As economies across the globe continue to contract, navies, armies, and air forces are being told, if not, “do more with less” to at least “do the same with less.” Proceedings thus asked sea-service commanders around the world: What innovative efficiencies and economies are you implementing, or considering implementing, to improve force readiness?
Admiral Bernard Rogel
This question is pivotal, because while we currently are facing a difficult economic climate, we still must be ready for the next conflict. The unpredictable international situation demands that we be able to operate without delay wherever our interests lie.
Force readiness means a holistic availability of technical and personnel capacities, as well as the crew’s fighting spirit.
Technical availability is the first key element of readiness. That’s the reason why funding maintenance is one of my resource priorities. Innovative efficiencies in this domain have already been established through improved ship technical availability by the involvement of industrial players within our maintenance process:
• New contracts have been signed with industrial incentives for each ship-availability day.
• Maintenance is now planned from the point of conception for new-built ships.
• Sharing experience with civil shipyards is improved.
• Military personnel are exchanged with those from industry.
Furthermore, we are testing a new concept, the “reach back,” on our new frigates. With about two-to-three times fewer sailors on board new-generation ships, ashore teams—equivalent to one crew for three ships—are dedicated to maintenance. We expect to increase productivity in this way.
The second key element is individual and collective competencies. Personnel capacities have been increased by using simulation and experience-transfer ashore. During “reach back” assignment, sailors are trained using virtual-reality tools, working closely with seasoned seamen so they may learn from the latter’s experiences. At sea, realism is increased by using civilian aircraft and small ships as opposition forces to simulate surprise, and by joining other assets for large training exercises. Operational lessons, such as those from the Libyan conflict, are implemented into the scenario.
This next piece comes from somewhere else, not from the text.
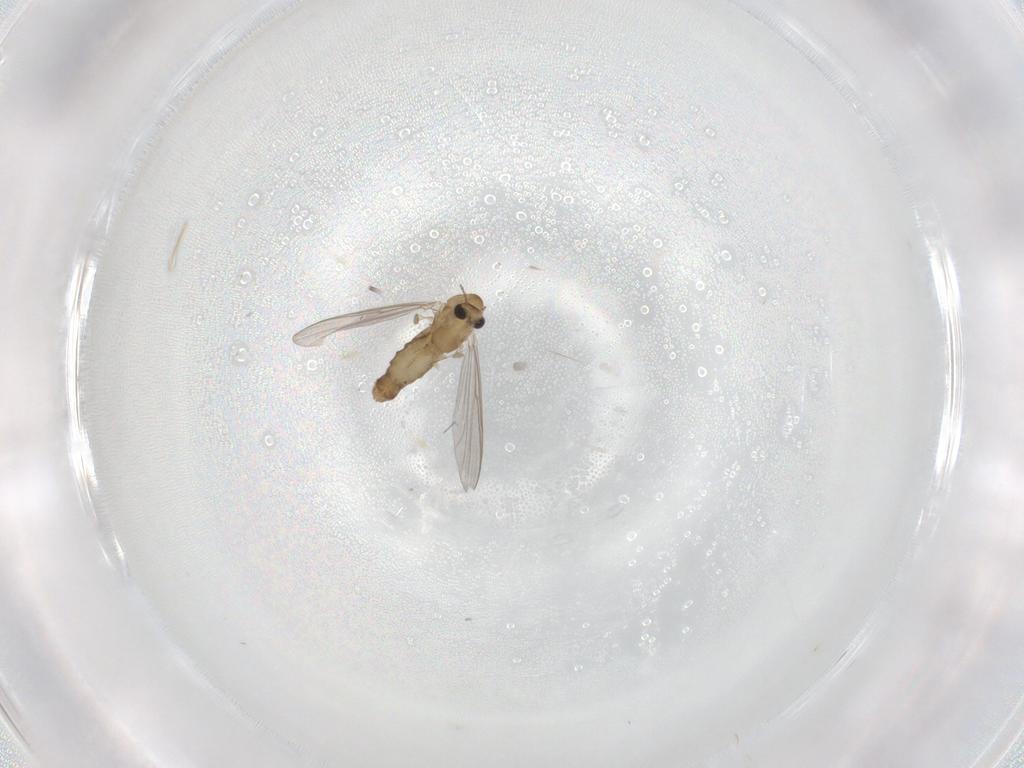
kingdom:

But most of all, force readiness depends on the crew’s willingness to fight and overcome. Combat is a matter of endurance, tenacity, and enthusiasm. Those qualities have to be maintained in spite of financial reduction and media pessimism. In that context, the sailor’s morale is paramount, and that is why I give it so much attention: we ensure that sailors don’t have to worry about their personal situation. We prioritize providing them with the means to perform the tasks asked of them. Moreover, we train them to rely on each other to overcome adversity by presenting them with difficult training conditions that require close, joint efforts. I’m convinced that crew spirit is the most important enabler to victory.